***** Supplied entries *****

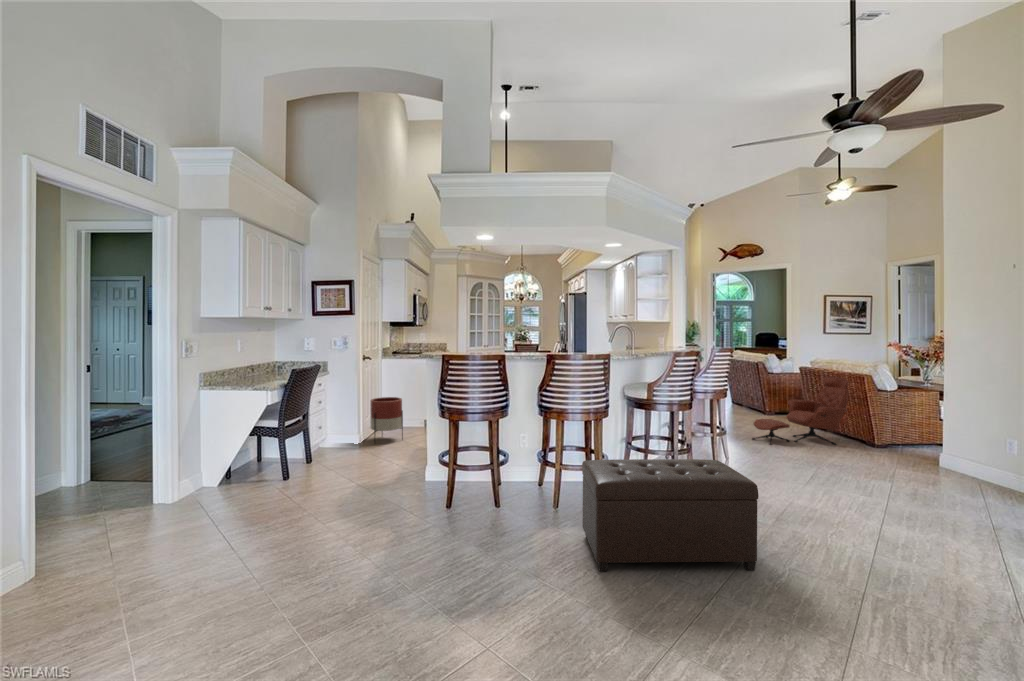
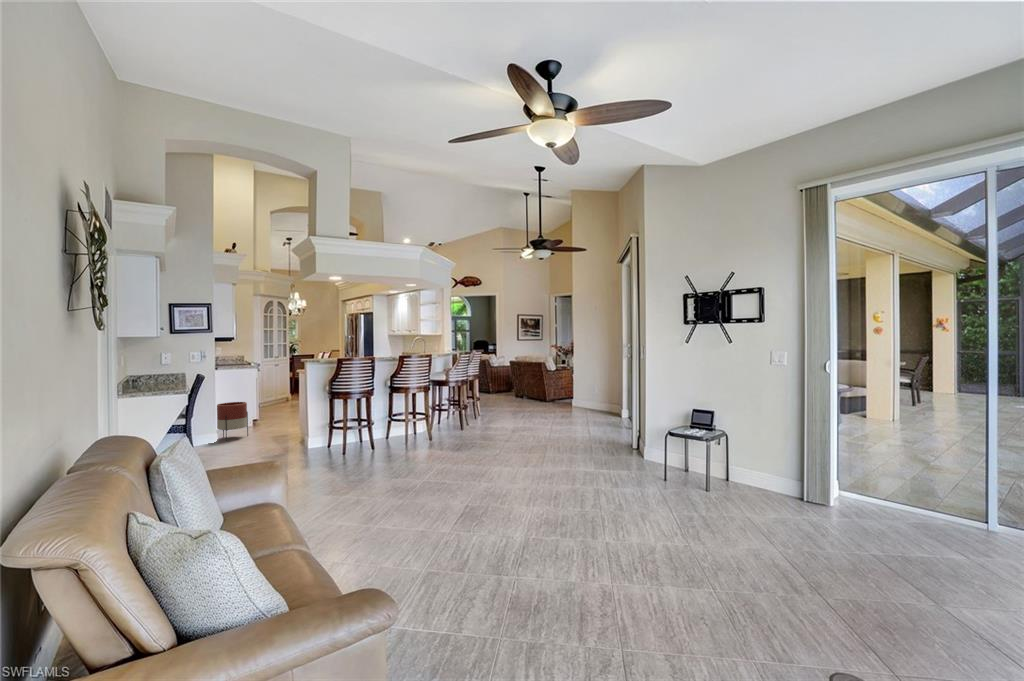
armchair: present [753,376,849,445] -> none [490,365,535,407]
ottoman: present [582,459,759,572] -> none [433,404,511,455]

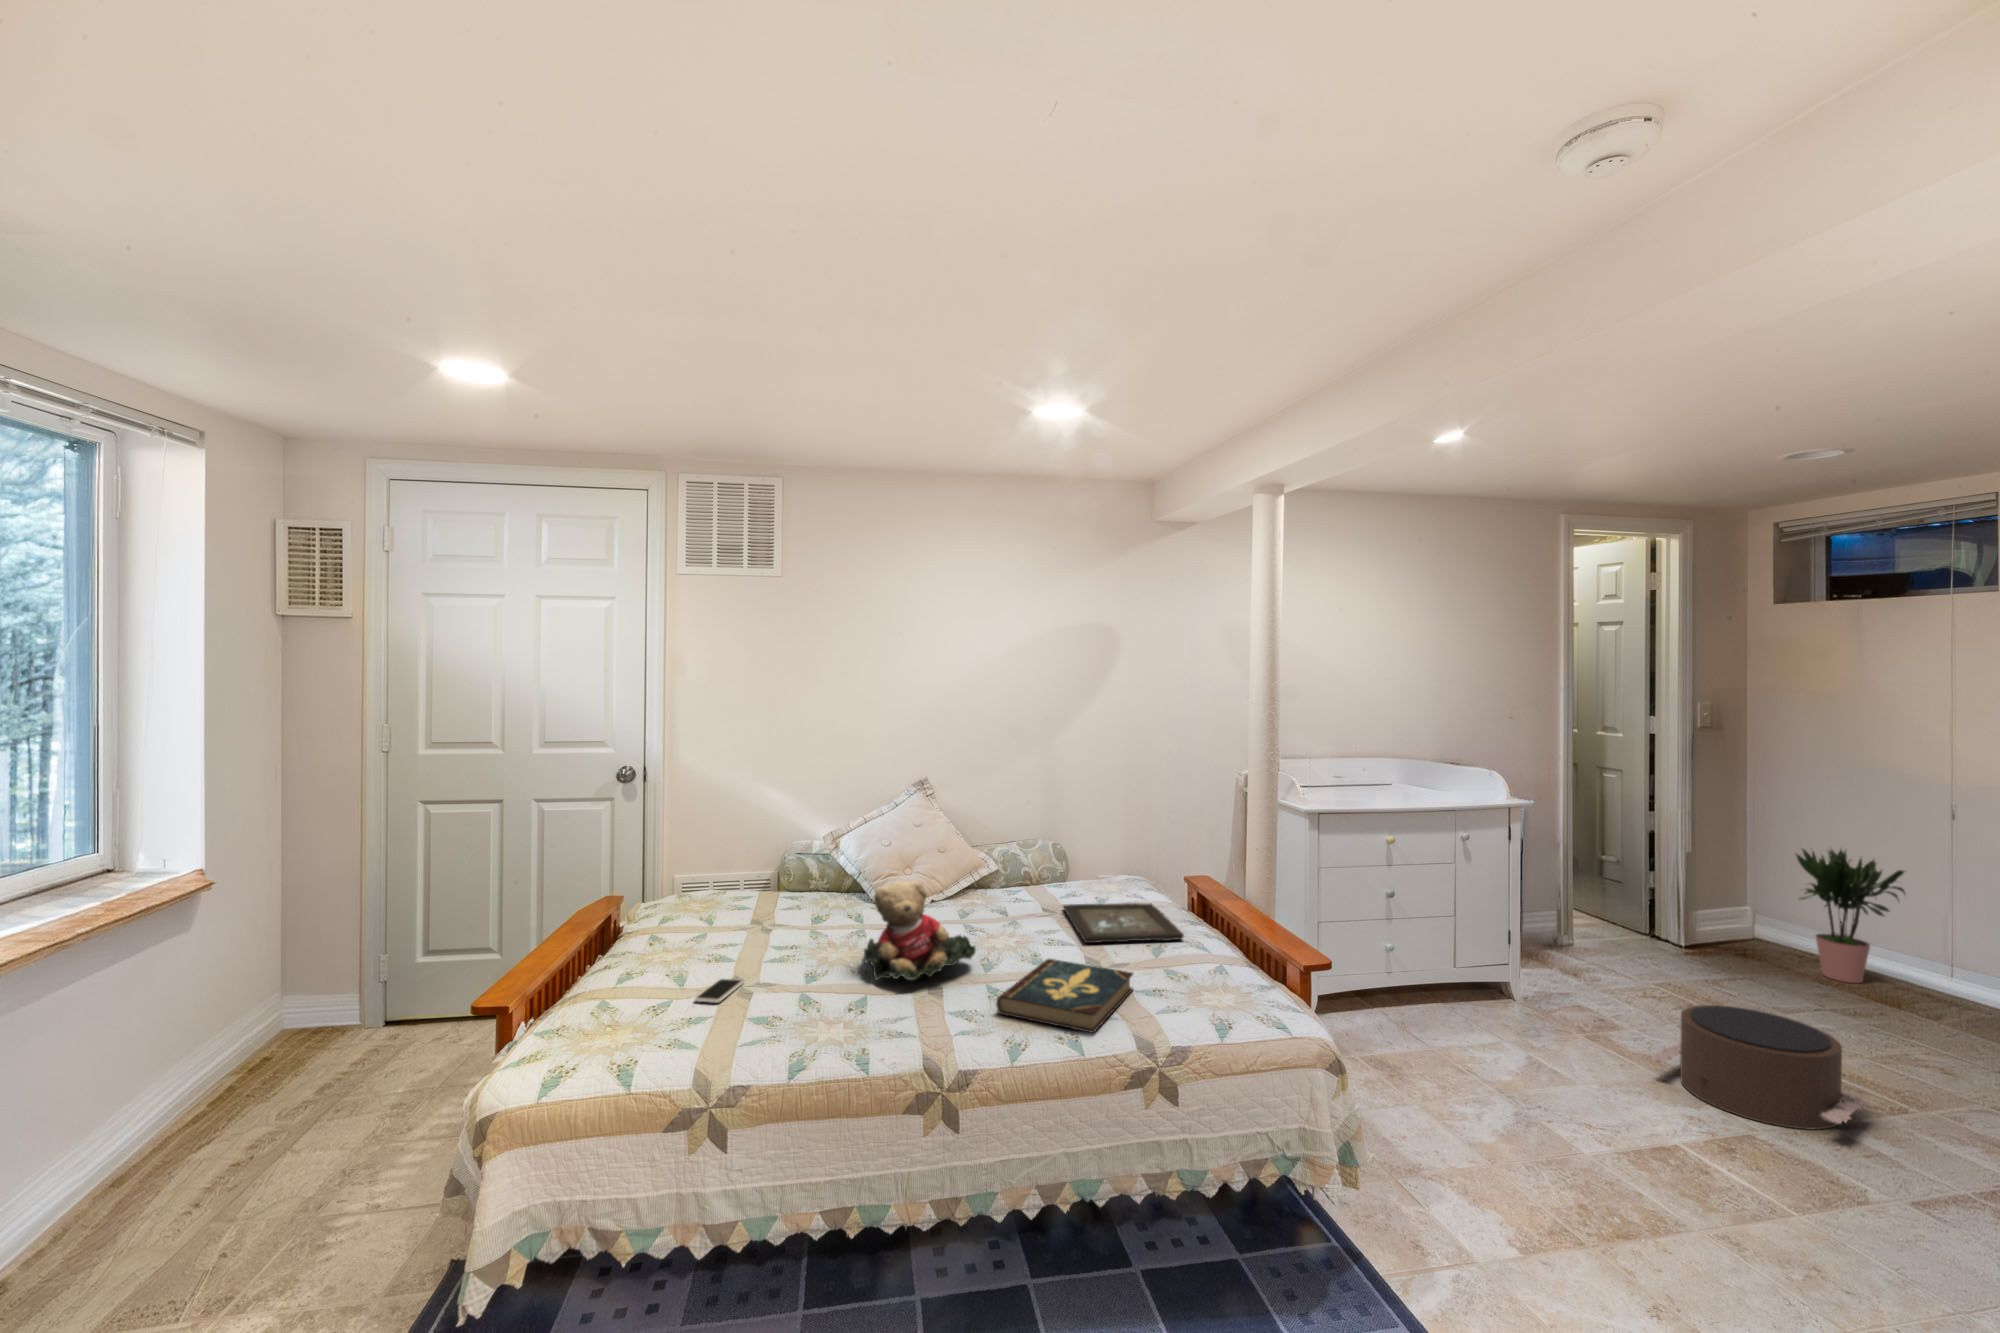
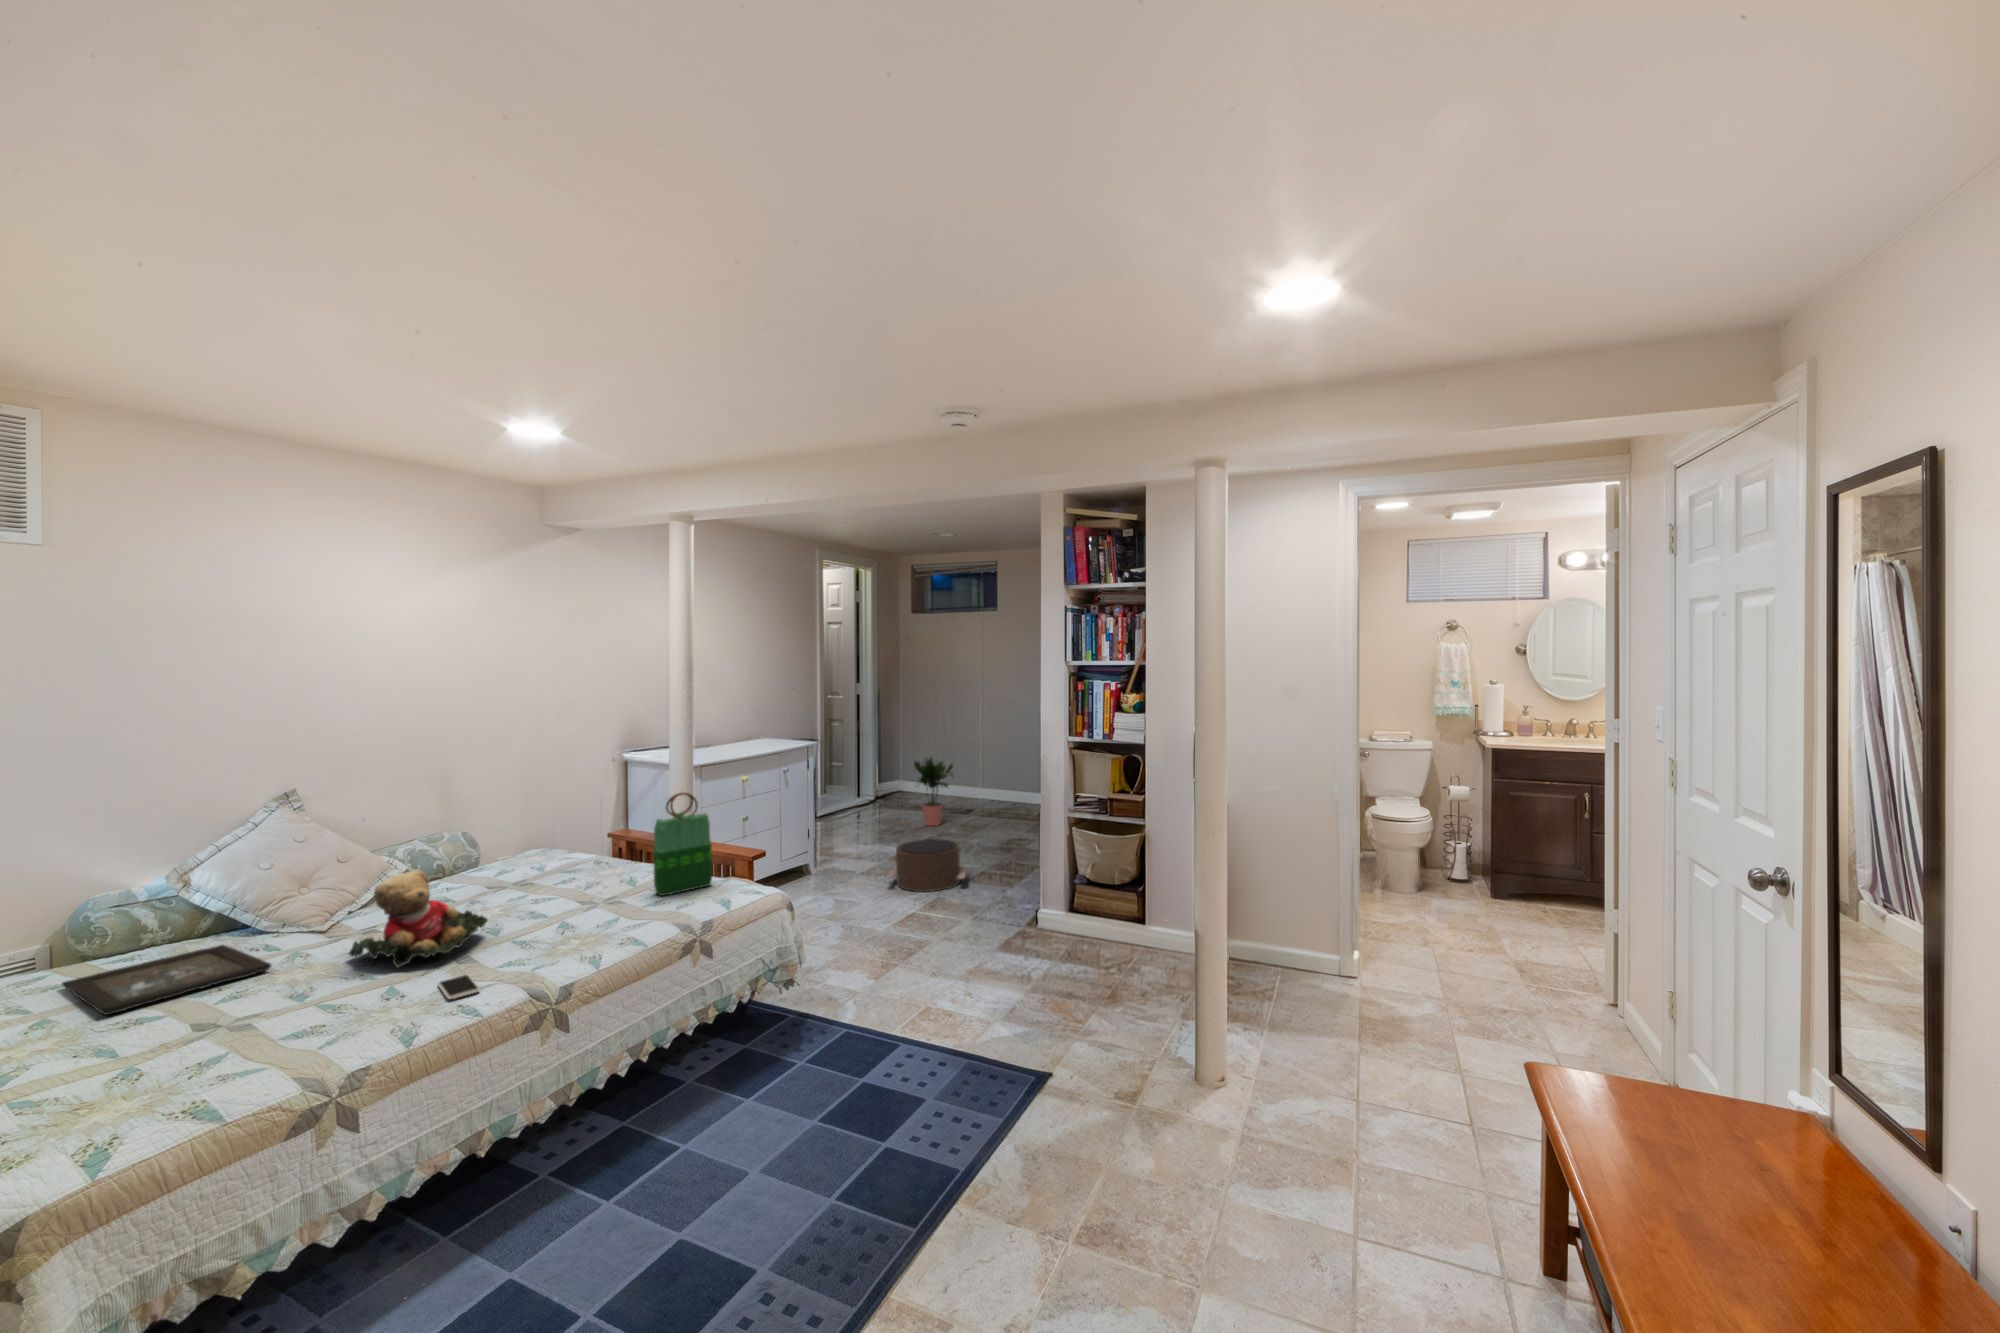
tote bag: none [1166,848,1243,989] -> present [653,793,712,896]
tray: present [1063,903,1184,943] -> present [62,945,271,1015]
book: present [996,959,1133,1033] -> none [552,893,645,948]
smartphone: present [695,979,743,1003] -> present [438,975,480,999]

*****

■ The task
Apart from the pictures, all of the data must be duplicated exactly as shown above.

■ Worked solution
armchair: present [753,376,849,445] -> none [490,365,535,407]
ottoman: present [582,459,759,572] -> none [433,404,511,455]

tote bag: none [1166,848,1243,989] -> present [653,793,712,896]
tray: present [1063,903,1184,943] -> present [62,945,271,1015]
book: present [996,959,1133,1033] -> none [552,893,645,948]
smartphone: present [695,979,743,1003] -> present [438,975,480,999]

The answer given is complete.